Miranda power-walked through the room, which didn't take long. She rattled off vitals at top speed. “Two electric dental chairs, two sinks, one small bathroom, counter space—I think it's perfect for you,” she chirped. “What do you think?”
What did she think? The space was fine! Okay, it was in a generic building and it had zero hip factor. But that really didn't matter. Esme knew from Jonathan that some of the most important producers and stars with their own production companies had offices in nondescript buildings just like this one. It was a Hollywood thing.
But…five thousand dollars? How was she going to swing five thousand dollars?
Jorge smiled at the Realtor. “Why didn't you just show us this in the first place?”
“I thought we'd work our way up,” Miranda replied, handing Esme a clipboard with a pen the color and weight of gold.
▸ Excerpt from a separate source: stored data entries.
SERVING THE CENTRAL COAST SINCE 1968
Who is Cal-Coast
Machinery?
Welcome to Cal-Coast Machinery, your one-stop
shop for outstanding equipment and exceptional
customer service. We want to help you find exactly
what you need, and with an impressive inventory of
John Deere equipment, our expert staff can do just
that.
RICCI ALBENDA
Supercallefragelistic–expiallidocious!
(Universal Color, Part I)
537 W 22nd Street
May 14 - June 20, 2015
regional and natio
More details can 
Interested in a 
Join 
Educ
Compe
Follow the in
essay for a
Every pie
Esme felt nearly Jonathan-having-sex-with-Tarshea-level nauseated at the thought of signing the lease.
“What about advertising, insurance, taxes?”
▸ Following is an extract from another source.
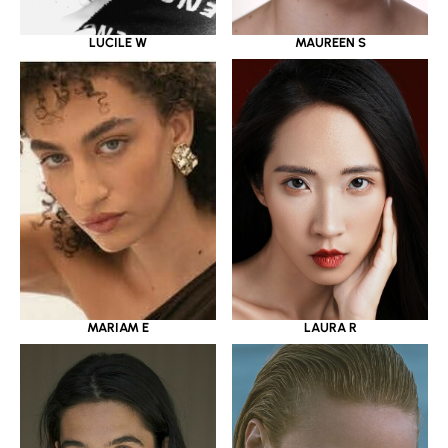
LUCILE W
MAUREEN S
MARIAM E
LAURA R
Answering as if she'd been expecting the question, Miranda said, “For now you should talk to the other tenants in the building about basic coverage and taxes. As for advertising, you can use the spot on the sign out front that Dr. Laramie used. He had this space before you,” she added confidentially. “Ran away with the dental hygienist.”
Esme looked at Jorge. He shrugged. “The space is great. You just have to know this is what you really want.”
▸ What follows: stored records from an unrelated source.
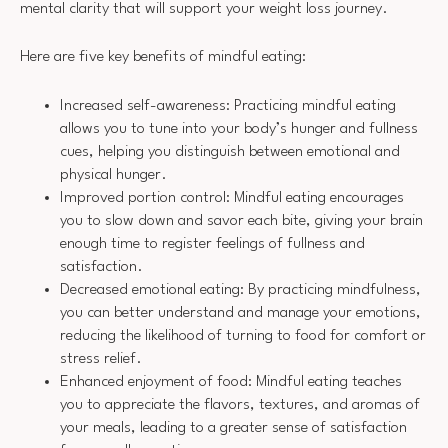
mental clarity that will support your weight loss journey.
Here are five key benefits of mindful eating:
Increased self-awareness: Practicing mindful eating
allows you to tune into your body’s hunger and fullness
cues, helping you distinguish between emotional and
physical hunger.
Improved portion control: Mindful eating encourages
you to slow down and savor each bite, giving your brain
enough time to register feelings of fullness and
satisfaction.
Decreased emotional eating: By practicing mindfulness,
you can better understand and manage your emotions,
reducing the likelihood of turning to food for comfort or
stress relief.
Enhanced enjoyment of food: Mindful eating teaches
you to appreciate the flavors, textures, and aromas of
your meals, leading to a greater sense of satisfaction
What did she really want? Her parents would be furious when she told them that she was dropping out of school—she hadn't let that bombshell fly yet. Did she really want to do that? She knew she didn't want to do senior year back in the Echo with the gangbangers and the gritty poverty. But she wanted to go to Bel Air High even less. So what the hell
did
she want?
Jonathan.
No, dammit. She did not want him. And she did not want to continue to work for his parents, where she would keep running into him when he came to see her roommate, Tarshea, and every single time it would be like opening the wound again.
Miranda rechecked her watch. “I really do have other appointments.”
“Can I have a day or two to think about it?” Esme asked.
Miranda pulled the strap of her oversized white leather bag higher on her bony shoulder. “For the record, this place is a steal, so don't blame me if it's gone by the time you call,” she replied.
When they reached the sidewalk, Miranda pressed yet another one of her cards into Jorge's hand and took off for the parking garage. When she was gone, Esme convinced Jorge to stop into a small café called Clementine next door to the office building, insisting it was her treat. They both ordered coffee and the muffin of the day—soy banana—and took it to a small table near the back.
“Let's not talk about the lease just yet. How does it feel to be living back home?” Jorge asked as he poured sugar into his coffee.
Esme thought for a minute. “Weird” was what she finally came up with. In some ways it made her feel like a failure. But that was crazy, since she was making sick
dinero.
But she could feel her mother's sad eyes on her all the time, could see the censure in the set of her father's tense mouth.
“It's hard for my parents,” she added, her voice low.
“They want more for you.”
Right. Esme already knew that. They thought she had blown the biggest opportunity of her life. She knew Jorge didn't agree with the changes she'd made, either, but he was too good of a friend to come right out and say so. Should she tell him about Jonathan? What if he just said,
I told you so
, chica? She would feel even more like shit than she already did.
“I didn't just decide to stop being a nanny because of the
money,” Esme finally said. And then she told him about walking in on Jonathan and Tarshea.
“No sabes que tienes hasta se va,”
Jorge murmured, sipping his coffee.
“You don't know what you've got till it's gone,” she translated. “You mean you think I'm going to miss him now, eh?” She swore under her breath.
“I meant he was going to miss you,” Jorge said gently. “And what about the twins? Adults keep walking in and out of their lives. How do you think they're gonna feel about you just disappearing?”